Jumhur ulama berpendapat bahwa pemegang gadai tidak boleh mengambil manfaat dari barang gadaian, akan tetapi segolongan ulama lain mengatakan jika barang gadaian itu dapat di manfaatkan sebagai kendaraan dan mengambil air susunya sekedar biaya pemeliharaan, maka berpedoman kepada hadist rasulullah saw, yaitu:
Artinya” apabila gadaian telah sah, maka yang berkuasa atas barang gadaian adalah si penerima gadai kecuali untuk memungut hasilnya”.

            Sedangkan mazhab ulama hanafi mengatakan, bahwa si penggadai tidak boleh mengambil manfaat dengan cara bagaimanapun. Kecuali diizinkan oleh si pemiliknya.
            Sedangkan sayyid sabiq berpendapat bahwa barang gadaian itu tanggungan si pemengan gadai, oleh karena itu dialah yang menanggng kerusakan. Ulama yang berpendapat dengan pendapat ini adalah abu hanifah dan kebanyakan ulama kuffah.
           

Sedangkan ulama malikiyyah berpendapat bahwa hasil dan barang gadaian itu adalah hak miliknya, selama pemegang gadai tidak mensyaratkan itu.

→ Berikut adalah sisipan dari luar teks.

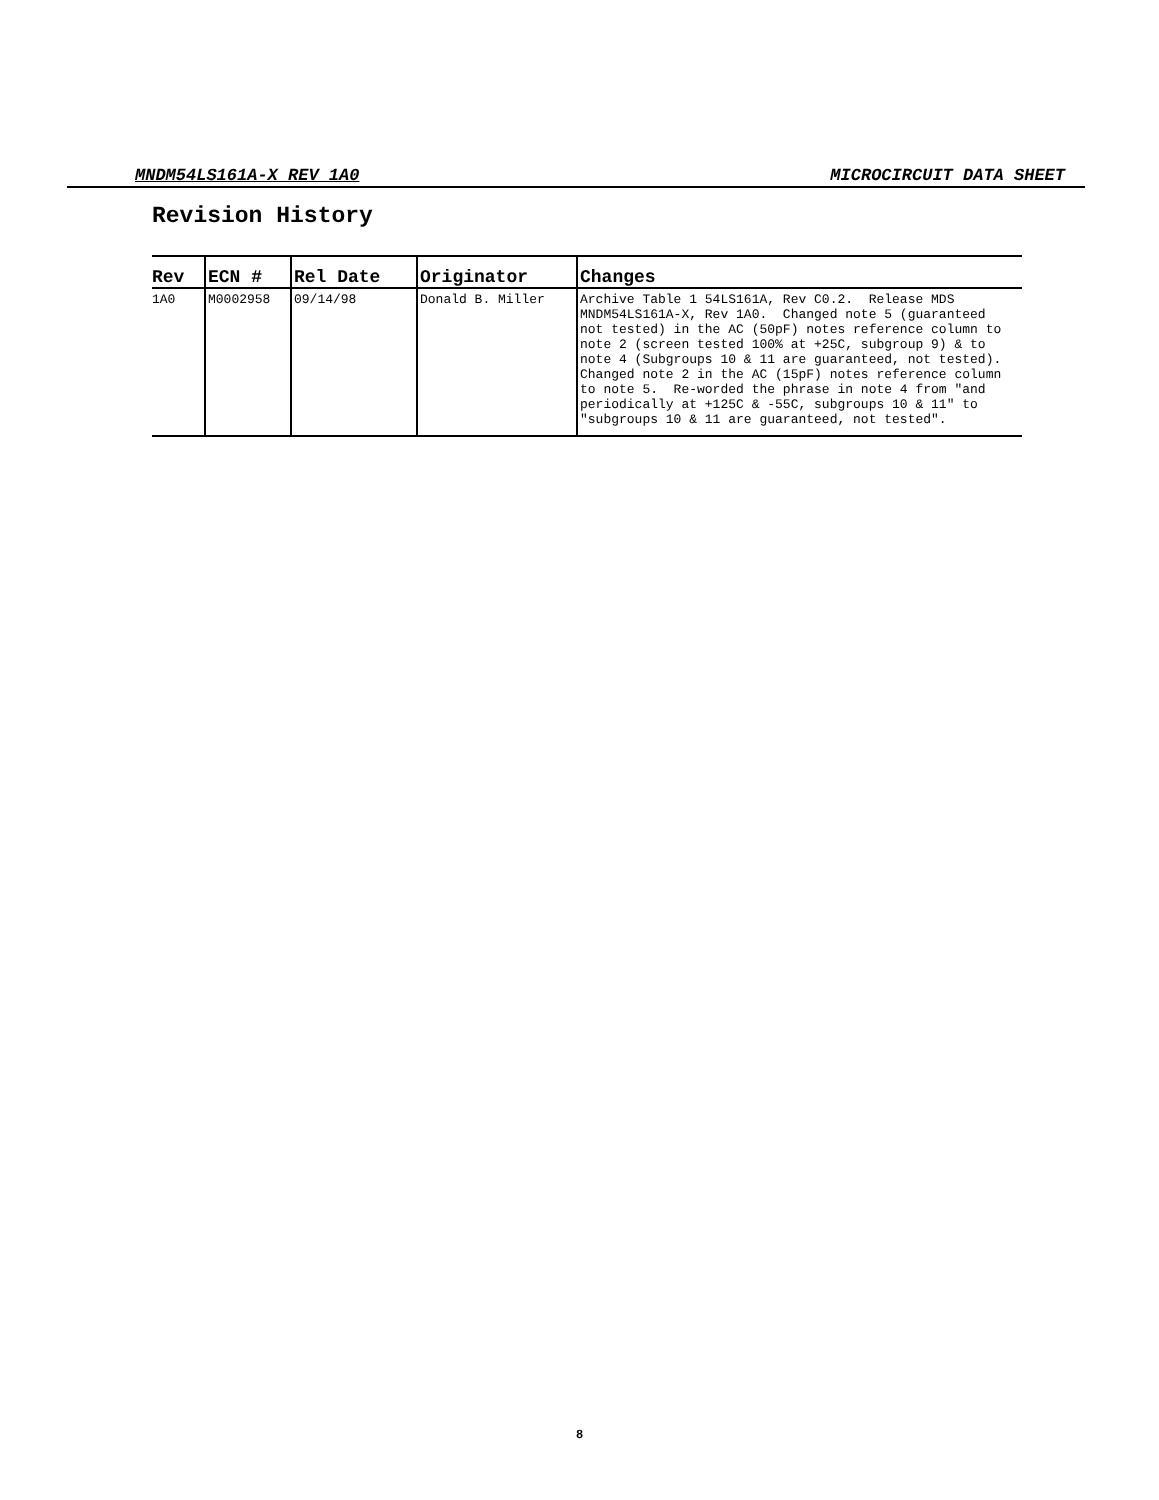MNDM54LS161A-X REV 1A0 MICROCIRCUIT DATA SHEET
Revision History
| Rev | ECN # | Rel Date | Originator | Changes |
| --- | --- | --- | --- | --- |
| 1A0 | M0002958 | 09/14/98 | Donald B. Miller | Archive Table 1 54LS161A, Rev C0.2. Release MDS MNDM54LS161A-X, Rev 1A0. Changed note 5 (guaranteed not tested) in the AC (50pF) notes reference column to note 2 (screen tested 100% at +25C, subgroup 9) & to note 4 (Subgroups 10 & 11 are guaranteed, not tested). Changed note 2 in the AC (15pF) notes reference column to note 5. Re-worded the phrase in note 4 from "and periodically at +125C & -55C, subgroups 10 & 11" to "subgroups 10 & 11 are guaranteed, not tested". |
8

Dalam hal adanya syarat ini, maka manfaat barang gadaian untuk si pemegang gadai dengan tiga syarat:
1.      Hutang itu dengan jual beli bukan hutang tunai.
2.      Pemegang gadai mensyaratkan bahwa manfaat barang gadai itu untuknya.
3.      Masa yang disyaratkan bahwa manfaat barang gadai itu untuknya.

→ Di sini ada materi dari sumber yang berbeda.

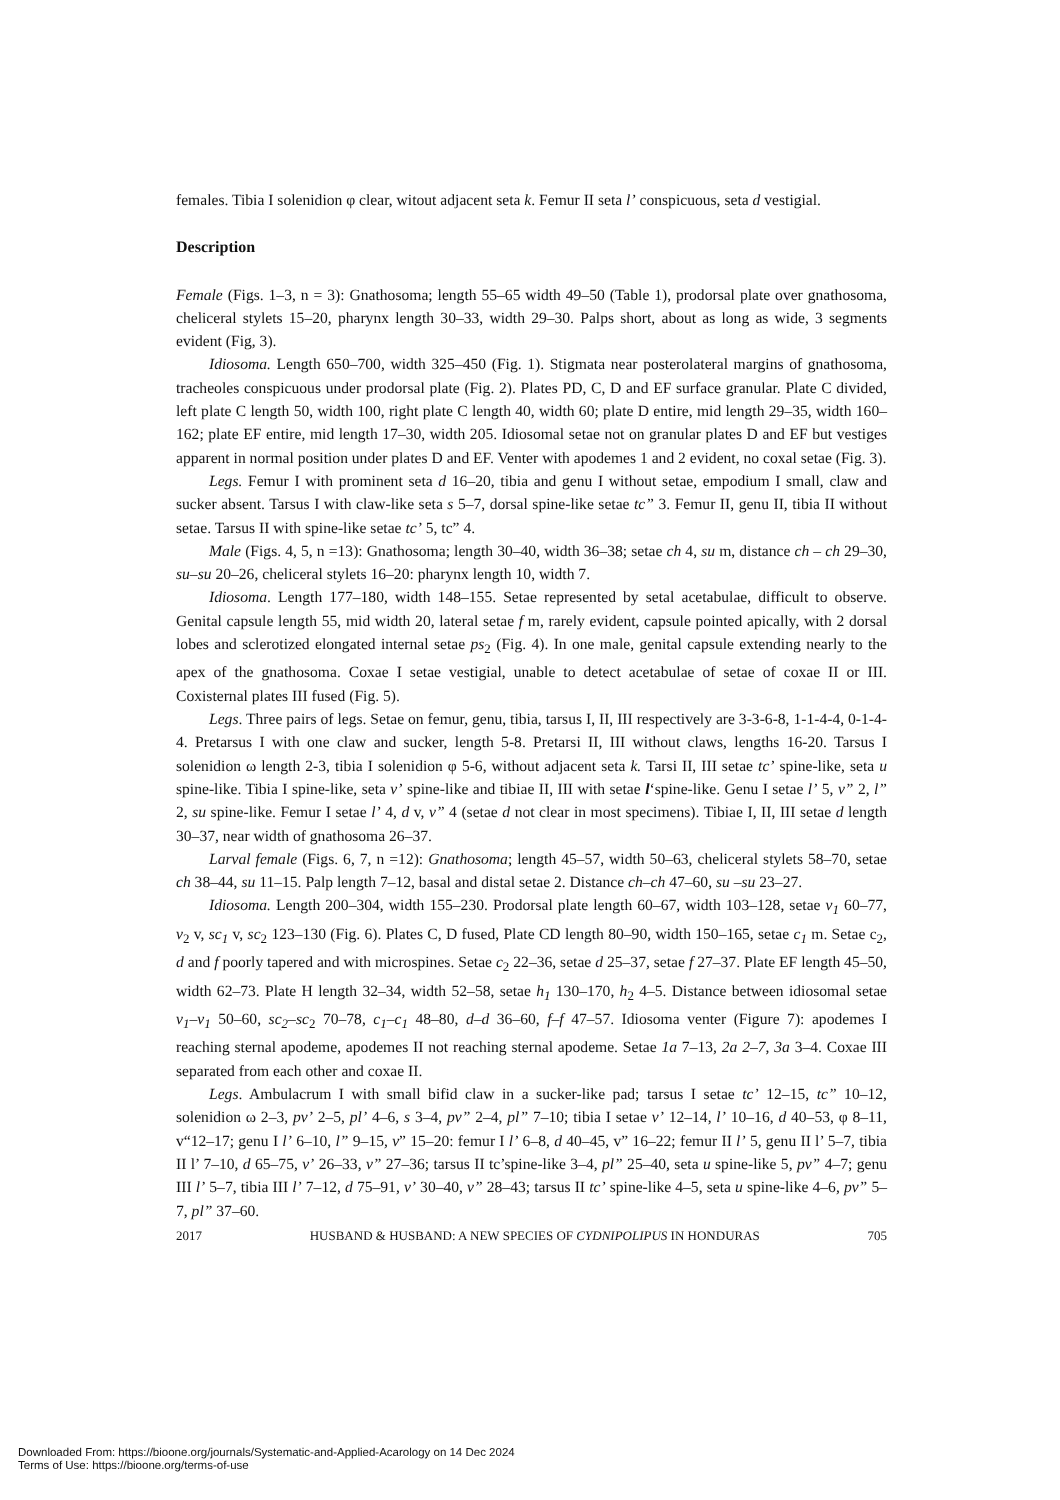females. Tibia I solenidion φ clear, witout adjacent seta k. Femur II seta l’ conspicuous, seta d vestigial.
Description
Female (Figs. 1–3, n = 3): Gnathosoma; length 55–65 width 49–50 (Table 1), prodorsal plate over gnathosoma, cheliceral stylets 15–20, pharynx length 30–33, width 29–30. Palps short, about as long as wide, 3 segments evident (Fig, 3).
Idiosoma. Length 650–700, width 325–450 (Fig. 1). Stigmata near posterolateral margins of gnathosoma, tracheoles conspicuous under prodorsal plate (Fig. 2). Plates PD, C, D and EF surface granular. Plate C divided, left plate C length 50, width 100, right plate C length 40, width 60; plate D entire, mid length 29–35, width 160–162; plate EF entire, mid length 17–30, width 205. Idiosomal setae not on granular plates D and EF but vestiges apparent in normal position under plates D and EF. Venter with apodemes 1 and 2 evident, no coxal setae (Fig. 3).
Legs. Femur I with prominent seta d 16–20, tibia and genu I without setae, empodium I small, claw and sucker absent. Tarsus I with claw-like seta s 5–7, dorsal spine-like setae tc” 3. Femur II, genu II, tibia II without setae. Tarsus II with spine-like setae tc’ 5, tc” 4.
Male (Figs. 4, 5, n =13): Gnathosoma; length 30–40, width 36–38; setae ch 4, su m, distance ch – ch 29–30, su–su 20–26, cheliceral stylets 16–20: pharynx length 10, width 7.
Idiosoma. Length 177–180, width 148–155. Setae represented by setal acetabulae, difficult to observe. Genital capsule length 55, mid width 20, lateral setae f m, rarely evident, capsule pointed apically, with 2 dorsal lobes and sclerotized elongated internal setae ps<sub>2</sub> (Fig. 4). In one male, genital capsule extending nearly to the apex of the gnathosoma. Coxae I setae vestigial, unable to detect acetabulae of setae of coxae II or III. Coxisternal plates III fused (Fig. 5).
Legs. Three pairs of legs. Setae on femur, genu, tibia, tarsus I, II, III respectively are 3-3-6-8, 1-1-4-4, 0-1-4-4. Pretarsus I with one claw and sucker, length 5-8. Pretarsi II, III without claws, lengths 16-20. Tarsus I solenidion ω length 2-3, tibia I solenidion φ 5-6, without adjacent seta k. Tarsi II, III setae tc’ spine-like, seta u spine-like. Tibia I spine-like, seta v’ spine-like and tibiae II, III with setae l‘spine-like. Genu I setae l’ 5, v” 2, l” 2, su spine-like. Femur I setae l’ 4, d v, v” 4 (setae d not clear in most specimens). Tibiae I, II, III setae d length 30–37, near width of gnathosoma 26–37.
Larval female (Figs. 6, 7, n =12): Gnathosoma; length 45–57, width 50–63, cheliceral stylets 58–70, setae ch 38–44, su 11–15. Palp length 7–12, basal and distal setae 2. Distance ch–ch 47–60, su –su 23–27.
Idiosoma. Length 200–304, width 155–230. Prodorsal plate length 60–67, width 103–128, setae v<sub>1</sub> 60–77, v<sub>2</sub> v, sc<sub>1</sub> v, sc<sub>2</sub> 123–130 (Fig. 6). Plates C, D fused, Plate CD length 80–90, width 150–165, setae c<sub>1</sub> m. Setae c<sub>2</sub>, d and f poorly tapered and with microspines. Setae c<sub>2</sub> 22–36, setae d 25–37, setae f 27–37. Plate EF length 45–50, width 62–73. Plate H length 32–34, width 52–58, setae h<sub>1</sub> 130–170, h<sub>2</sub> 4–5. Distance between idiosomal setae v<sub>1</sub>–v<sub>1</sub> 50–60, sc<sub>2</sub>–sc<sub>2</sub> 70–78, c<sub>1</sub>–c<sub>1</sub> 48–80, d–d 36–60, f–f 47–57. Idiosoma venter (Figure 7): apodemes I reaching sternal apodeme, apodemes II not reaching sternal apodeme. Setae 1a 7–13, 2a 2–7, 3a 3–4. Coxae III separated from each other and coxae II.
Legs. Ambulacrum I with small bifid claw in a sucker-like pad; tarsus I setae tc’ 12–15, tc” 10–12, solenidion ω 2–3, pv’ 2–5, pl’ 4–6, s 3–4, pv” 2–4, pl” 7–10; tibia I setae v’ 12–14, l’ 10–16, d 40–53, φ 8–11, v“12–17; genu I l’ 6–10, l” 9–15, v” 15–20: femur I l’ 6–8, d 40–45, v” 16–22; femur II l’ 5, genu II l’ 5–7, tibia II l’ 7–10, d 65–75, v’ 26–33, v” 27–36; tarsus II tc’spine-like 3–4, pl” 25–40, seta u spine-like 5, pv” 4–7; genu III l’ 5–7, tibia III l’ 7–12, d 75–91, v’ 30–40, v” 28–43; tarsus II tc’ spine-like 4–5, seta u spine-like 4–6, pv” 5–7, pl” 37–60.
2017 HUSBAND & HUSBAND: A NEW SPECIES OF CYDNIPOLIPUS IN HONDURAS 705
Downloaded From: https://bioone.org/journals/Systematic-and-Applied-Acarology on 14 Dec 2024
Terms of Use: https://bioone.org/terms-of-use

E.     Pemanfaatan barang gadai menurut para ulama.
1.      Pendapat imam syafi’i
Bahwa orang yang menggadaikan adalah yang mempunyai hak atas manfaat barang yang digadaikan.
2.      Pendapat imam maliki (malikiyyah)
Bahwa hasil dari pada gadaian dan segala sesuatu yang di hasilkan dari padanya adalah hak yang menggadaikan.
3.      Pendapat imam ahmad ibn hambal (hambaliyah)
Pemengang agunan tidak boleh memanfaatkan barang agunan tersebut, karena barang itu bukan miliknya sepenuhnya.
4.      Ulama maliki dengan ulama syafi’i
Berpendapat bahwa sekalipun pemilik barang itu mengizinkannya, pemegang agunan tidak boleh memanfaatkan maka hasil pemanfaatan tersebut adalah riba.

F.Resiko kerusakan barang yang dijadikan jaminan (marhun)
Bila barang yang dijadikan jaminan (marhan) hilang di bawah penguasaan yang memberi utang (murtahin), maka yang memberi utang tidak wajib menggantikannya, kecuali bila rusak atau hilangnya itu karena kelalaian yang memberi utang atau karena disia-siakan.

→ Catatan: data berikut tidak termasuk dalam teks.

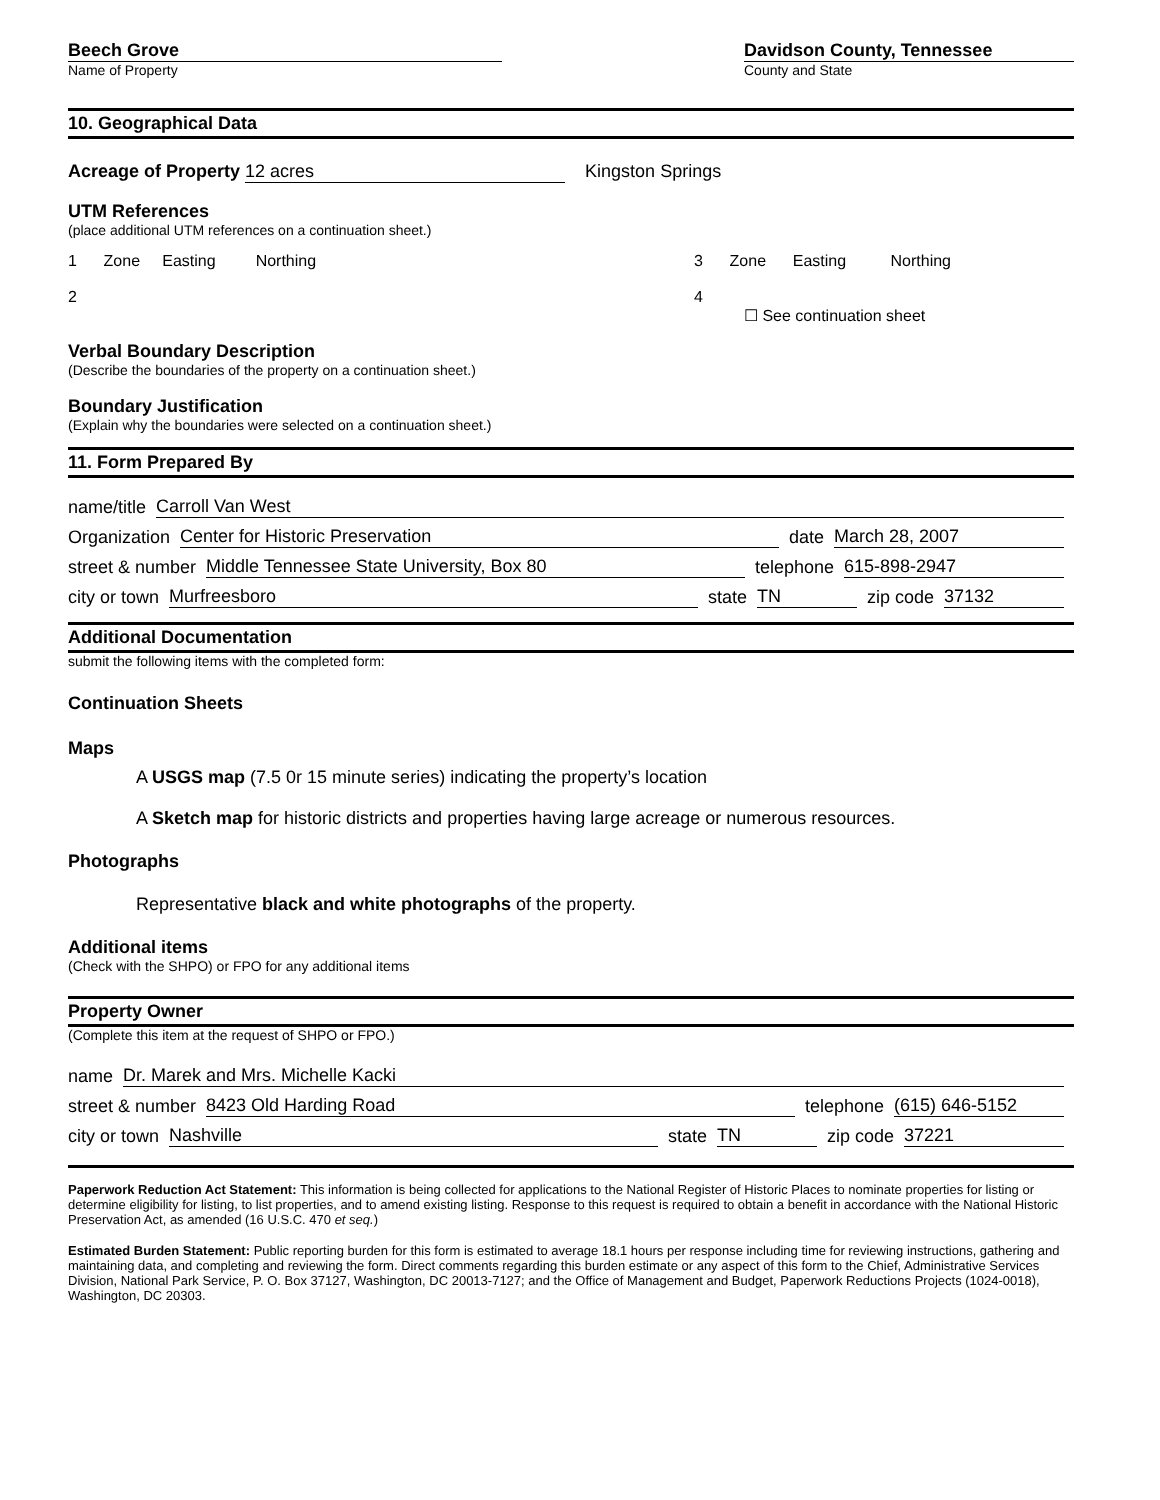Beech Grove
Name of Property
Davidson County, Tennessee
County and State
10. Geographical Data
Acreage of Property 12 acres Kingston Springs
UTM References
(place additional UTM references on a continuation sheet.)
1 Zone Easting Northing
2
3 Zone Easting Northing
4
☐ See continuation sheet
Verbal Boundary Description
(Describe the boundaries of the property on a continuation sheet.)
Boundary Justification
(Explain why the boundaries were selected on a continuation sheet.)
11. Form Prepared By
name/title
Carroll Van West
Organization
Center for Historic Preservation
date
March 28, 2007
street & number
Middle Tennessee State University, Box 80
telephone
615-898-2947
city or town
Murfreesboro
state
TN
zip code
37132
Additional Documentation
submit the following items with the completed form:
Continuation Sheets
Maps
A USGS map (7.5 0r 15 minute series) indicating the property’s location
A Sketch map for historic districts and properties having large acreage or numerous resources.
Photographs
Representative black and white photographs of the property.
Additional items
(Check with the SHPO) or FPO for any additional items
Property Owner
(Complete this item at the request of SHPO or FPO.)
name
Dr. Marek and Mrs. Michelle Kacki
street & number
8423 Old Harding Road
telephone
(615) 646-5152
city or town
Nashville
state
TN
zip code
37221
Paperwork Reduction Act Statement: This information is being collected for applications to the National Register of Historic Places to nominate properties for listing or determine eligibility for listing, to list properties, and to amend existing listing. Response to this request is required to obtain a benefit in accordance with the National Historic Preservation Act, as amended (16 U.S.C. 470 et seq.)
Estimated Burden Statement: Public reporting burden for this form is estimated to average 18.1 hours per response including time for reviewing instructions, gathering and maintaining data, and completing and reviewing the form. Direct comments regarding this burden estimate or any aspect of this form to the Chief, Administrative Services Division, National Park Service, P. O. Box 37127, Washington, DC 20013-7127; and the Office of Management and Budget, Paperwork Reductions Projects (1024-0018), Washington, DC 20303.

G.    Ketentuan terhadap dalam pelaksanaan pegadaian syariah dan masa berakhirnya.
1.      Ketentuan yang terdapat dalam pelaksanaan gadai.
a.       Hak penerima gadai.
b.      Hak dalam gadai bersifat menyeluruh.
c.       Tambahan pada barang gadai.
Ø  Pengambilan manfaat barang gadai
Ø  Pengawasan harta gadai.
2.      Masa berakhirnya gadai.







[1] .Hendi Suhendi, figh Muamalah,(jakarta:Raja Grafindo persada, 2002), hlm. 105.
[2] .Ibid, hlm. 120
[3] .Imam Muslim, Shahih Muslim, juz. 1 (Mesir: Isa Al-Baby  Al-Halaby   Wa-Syirkah, 11). Hlm. 701.
[4] .Muhammad sholikun Hadi, pegadaian Syariah, (jakarta: salamba diniyah), 2003, Hlm. 41.
[5] .abdul Azis dahlan, ensiklopedi  hukum  islam,(jakarta: ikhtiar baru van hoeve,1996), hlm. 1481.